▸ WHAT THIS TASK INVOLVES:
In the listing below, copy word for word the lines from the one with "common name: Varied rag lichen" up to and including the one with "scientific name: Rosa woodsii".

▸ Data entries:
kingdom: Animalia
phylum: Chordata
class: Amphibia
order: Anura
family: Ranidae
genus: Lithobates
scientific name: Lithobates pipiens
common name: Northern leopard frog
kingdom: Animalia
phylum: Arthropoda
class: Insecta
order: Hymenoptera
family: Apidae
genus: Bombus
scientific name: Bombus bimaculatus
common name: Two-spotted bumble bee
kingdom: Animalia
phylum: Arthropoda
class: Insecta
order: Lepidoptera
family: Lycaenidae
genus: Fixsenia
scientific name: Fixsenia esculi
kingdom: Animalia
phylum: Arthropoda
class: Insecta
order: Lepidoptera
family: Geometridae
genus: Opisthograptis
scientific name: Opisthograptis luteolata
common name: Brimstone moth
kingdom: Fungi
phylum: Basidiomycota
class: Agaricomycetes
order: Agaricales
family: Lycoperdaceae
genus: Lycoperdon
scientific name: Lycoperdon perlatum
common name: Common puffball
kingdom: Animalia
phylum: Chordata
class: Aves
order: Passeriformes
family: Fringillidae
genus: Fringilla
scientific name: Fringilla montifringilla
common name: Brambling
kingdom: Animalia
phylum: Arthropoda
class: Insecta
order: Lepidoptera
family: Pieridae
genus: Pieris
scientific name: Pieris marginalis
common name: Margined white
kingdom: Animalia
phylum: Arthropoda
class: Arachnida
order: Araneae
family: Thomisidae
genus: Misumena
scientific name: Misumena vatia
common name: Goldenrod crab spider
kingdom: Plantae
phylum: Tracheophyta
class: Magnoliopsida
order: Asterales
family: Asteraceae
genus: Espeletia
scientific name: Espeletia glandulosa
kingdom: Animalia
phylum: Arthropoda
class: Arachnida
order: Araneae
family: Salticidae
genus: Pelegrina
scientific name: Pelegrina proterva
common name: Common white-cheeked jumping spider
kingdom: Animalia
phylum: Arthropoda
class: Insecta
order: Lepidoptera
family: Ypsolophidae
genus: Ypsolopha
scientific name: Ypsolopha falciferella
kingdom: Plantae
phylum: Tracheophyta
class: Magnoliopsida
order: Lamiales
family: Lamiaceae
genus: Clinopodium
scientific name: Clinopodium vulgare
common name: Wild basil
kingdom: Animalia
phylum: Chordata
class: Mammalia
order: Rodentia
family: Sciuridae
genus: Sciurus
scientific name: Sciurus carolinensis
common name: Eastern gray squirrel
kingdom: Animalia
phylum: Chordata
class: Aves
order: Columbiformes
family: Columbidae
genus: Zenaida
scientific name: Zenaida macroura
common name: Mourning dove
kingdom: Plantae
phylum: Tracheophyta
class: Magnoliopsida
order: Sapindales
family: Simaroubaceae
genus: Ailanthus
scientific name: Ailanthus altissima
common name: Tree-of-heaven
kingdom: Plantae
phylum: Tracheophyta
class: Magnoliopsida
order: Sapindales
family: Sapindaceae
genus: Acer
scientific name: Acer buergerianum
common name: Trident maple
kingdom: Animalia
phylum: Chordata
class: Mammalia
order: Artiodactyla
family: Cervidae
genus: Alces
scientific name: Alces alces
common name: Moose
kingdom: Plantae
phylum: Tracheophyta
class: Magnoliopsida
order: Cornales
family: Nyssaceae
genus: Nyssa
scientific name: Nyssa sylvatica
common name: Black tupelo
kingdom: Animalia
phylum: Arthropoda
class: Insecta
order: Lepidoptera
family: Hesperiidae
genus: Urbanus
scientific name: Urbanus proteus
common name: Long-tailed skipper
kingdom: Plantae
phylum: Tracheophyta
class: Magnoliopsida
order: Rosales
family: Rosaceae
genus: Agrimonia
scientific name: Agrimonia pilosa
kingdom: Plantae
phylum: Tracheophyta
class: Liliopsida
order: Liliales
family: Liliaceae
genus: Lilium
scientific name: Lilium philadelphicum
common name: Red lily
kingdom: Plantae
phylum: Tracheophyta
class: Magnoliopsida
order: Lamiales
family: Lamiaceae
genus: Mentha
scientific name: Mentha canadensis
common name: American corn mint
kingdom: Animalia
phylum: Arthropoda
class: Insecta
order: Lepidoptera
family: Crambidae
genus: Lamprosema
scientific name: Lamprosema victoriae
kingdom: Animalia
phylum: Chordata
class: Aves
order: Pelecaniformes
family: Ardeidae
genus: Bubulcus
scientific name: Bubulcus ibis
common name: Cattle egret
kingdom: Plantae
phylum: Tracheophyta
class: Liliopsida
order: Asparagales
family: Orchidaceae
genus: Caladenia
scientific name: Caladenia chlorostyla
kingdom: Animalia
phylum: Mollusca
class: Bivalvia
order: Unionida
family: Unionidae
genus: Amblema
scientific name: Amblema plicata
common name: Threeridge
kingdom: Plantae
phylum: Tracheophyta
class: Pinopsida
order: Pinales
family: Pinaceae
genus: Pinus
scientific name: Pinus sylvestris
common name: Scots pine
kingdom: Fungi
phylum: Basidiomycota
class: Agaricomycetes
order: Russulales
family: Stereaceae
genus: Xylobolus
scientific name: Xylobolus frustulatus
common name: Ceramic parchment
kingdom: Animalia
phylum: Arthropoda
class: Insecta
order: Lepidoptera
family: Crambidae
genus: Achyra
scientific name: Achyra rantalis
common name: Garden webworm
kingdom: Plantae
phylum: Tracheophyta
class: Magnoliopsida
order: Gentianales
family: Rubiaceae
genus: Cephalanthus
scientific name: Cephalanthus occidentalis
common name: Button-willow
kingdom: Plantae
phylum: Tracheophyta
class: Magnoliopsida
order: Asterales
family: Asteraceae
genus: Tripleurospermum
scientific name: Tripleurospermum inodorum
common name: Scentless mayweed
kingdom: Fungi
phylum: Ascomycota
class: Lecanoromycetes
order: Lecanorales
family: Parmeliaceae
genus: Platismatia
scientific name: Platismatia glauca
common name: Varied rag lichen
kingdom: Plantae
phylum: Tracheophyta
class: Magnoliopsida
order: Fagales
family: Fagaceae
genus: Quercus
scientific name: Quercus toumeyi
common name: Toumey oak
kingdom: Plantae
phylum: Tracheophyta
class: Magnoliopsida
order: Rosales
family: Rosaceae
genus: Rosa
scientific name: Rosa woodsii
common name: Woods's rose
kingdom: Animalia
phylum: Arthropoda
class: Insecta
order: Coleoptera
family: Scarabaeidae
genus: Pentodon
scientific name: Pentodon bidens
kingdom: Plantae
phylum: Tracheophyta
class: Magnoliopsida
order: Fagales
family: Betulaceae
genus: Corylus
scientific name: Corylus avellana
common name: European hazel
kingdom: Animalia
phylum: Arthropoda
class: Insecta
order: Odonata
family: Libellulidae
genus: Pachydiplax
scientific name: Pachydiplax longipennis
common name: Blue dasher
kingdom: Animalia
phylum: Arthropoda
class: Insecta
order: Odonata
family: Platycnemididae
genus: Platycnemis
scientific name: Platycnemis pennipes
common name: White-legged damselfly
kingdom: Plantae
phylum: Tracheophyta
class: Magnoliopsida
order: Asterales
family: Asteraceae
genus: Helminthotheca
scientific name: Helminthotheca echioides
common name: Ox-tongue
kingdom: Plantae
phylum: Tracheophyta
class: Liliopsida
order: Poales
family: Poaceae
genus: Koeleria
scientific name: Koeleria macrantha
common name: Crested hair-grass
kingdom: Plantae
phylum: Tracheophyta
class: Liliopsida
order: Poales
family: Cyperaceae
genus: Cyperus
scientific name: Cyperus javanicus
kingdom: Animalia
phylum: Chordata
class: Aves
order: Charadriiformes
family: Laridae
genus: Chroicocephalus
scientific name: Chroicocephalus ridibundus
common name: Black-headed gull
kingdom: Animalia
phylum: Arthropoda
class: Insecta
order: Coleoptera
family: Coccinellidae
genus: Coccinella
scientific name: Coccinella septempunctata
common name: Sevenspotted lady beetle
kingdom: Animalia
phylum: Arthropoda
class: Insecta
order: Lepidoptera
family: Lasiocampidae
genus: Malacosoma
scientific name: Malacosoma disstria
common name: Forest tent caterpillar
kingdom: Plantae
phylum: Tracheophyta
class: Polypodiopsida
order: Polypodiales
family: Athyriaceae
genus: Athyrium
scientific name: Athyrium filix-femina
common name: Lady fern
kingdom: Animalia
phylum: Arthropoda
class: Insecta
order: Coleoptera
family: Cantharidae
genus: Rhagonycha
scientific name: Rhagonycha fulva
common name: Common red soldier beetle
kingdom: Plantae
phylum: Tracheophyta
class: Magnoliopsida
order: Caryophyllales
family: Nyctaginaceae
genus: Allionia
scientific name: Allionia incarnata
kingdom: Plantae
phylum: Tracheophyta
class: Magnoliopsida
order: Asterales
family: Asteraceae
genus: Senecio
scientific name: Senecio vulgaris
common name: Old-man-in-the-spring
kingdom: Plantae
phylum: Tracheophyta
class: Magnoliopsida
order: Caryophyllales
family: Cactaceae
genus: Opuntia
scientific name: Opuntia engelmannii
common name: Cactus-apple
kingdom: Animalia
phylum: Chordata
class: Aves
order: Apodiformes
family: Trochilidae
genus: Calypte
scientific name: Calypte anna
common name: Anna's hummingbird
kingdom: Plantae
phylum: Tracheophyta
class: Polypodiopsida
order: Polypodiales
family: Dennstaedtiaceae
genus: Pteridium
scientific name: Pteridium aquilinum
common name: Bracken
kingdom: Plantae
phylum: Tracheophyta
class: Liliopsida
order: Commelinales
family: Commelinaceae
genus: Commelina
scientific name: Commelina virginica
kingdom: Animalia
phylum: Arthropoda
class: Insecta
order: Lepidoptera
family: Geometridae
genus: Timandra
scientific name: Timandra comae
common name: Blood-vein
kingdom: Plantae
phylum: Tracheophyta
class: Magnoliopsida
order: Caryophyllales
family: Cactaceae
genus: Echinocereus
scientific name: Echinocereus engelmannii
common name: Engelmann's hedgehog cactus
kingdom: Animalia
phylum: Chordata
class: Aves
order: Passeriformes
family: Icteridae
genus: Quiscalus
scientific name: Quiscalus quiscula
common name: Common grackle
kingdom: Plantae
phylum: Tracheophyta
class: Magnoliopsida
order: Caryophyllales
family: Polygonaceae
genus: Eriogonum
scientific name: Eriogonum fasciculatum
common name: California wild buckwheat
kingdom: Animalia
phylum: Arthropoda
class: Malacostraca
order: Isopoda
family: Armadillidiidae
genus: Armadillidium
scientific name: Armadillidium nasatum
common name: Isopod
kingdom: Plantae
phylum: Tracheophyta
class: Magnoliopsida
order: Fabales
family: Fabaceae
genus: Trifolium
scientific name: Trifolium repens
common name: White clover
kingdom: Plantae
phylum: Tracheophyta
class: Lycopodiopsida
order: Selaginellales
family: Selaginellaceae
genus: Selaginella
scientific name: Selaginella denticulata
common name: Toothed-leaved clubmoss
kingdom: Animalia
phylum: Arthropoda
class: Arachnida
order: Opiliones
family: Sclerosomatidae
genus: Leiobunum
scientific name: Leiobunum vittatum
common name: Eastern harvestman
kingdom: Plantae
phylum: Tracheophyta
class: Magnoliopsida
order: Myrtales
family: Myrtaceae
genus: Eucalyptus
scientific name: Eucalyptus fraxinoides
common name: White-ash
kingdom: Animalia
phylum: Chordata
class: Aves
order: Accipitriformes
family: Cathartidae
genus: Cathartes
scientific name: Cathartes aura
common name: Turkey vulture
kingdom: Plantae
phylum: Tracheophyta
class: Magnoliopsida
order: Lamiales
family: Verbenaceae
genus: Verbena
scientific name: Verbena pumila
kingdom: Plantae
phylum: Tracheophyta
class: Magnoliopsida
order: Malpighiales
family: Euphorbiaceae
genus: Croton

▸ SOLUTION TO THE PROBLEM:
common name: Varied rag lichen
kingdom: Plantae
phylum: Tracheophyta
class: Magnoliopsida
order: Fagales
family: Fagaceae
genus: Quercus
scientific name: Quercus toumeyi
common name: Toumey oak
kingdom: Plantae
phylum: Tracheophyta
class: Magnoliopsida
order: Rosales
family: Rosaceae
genus: Rosa
scientific name: Rosa woodsii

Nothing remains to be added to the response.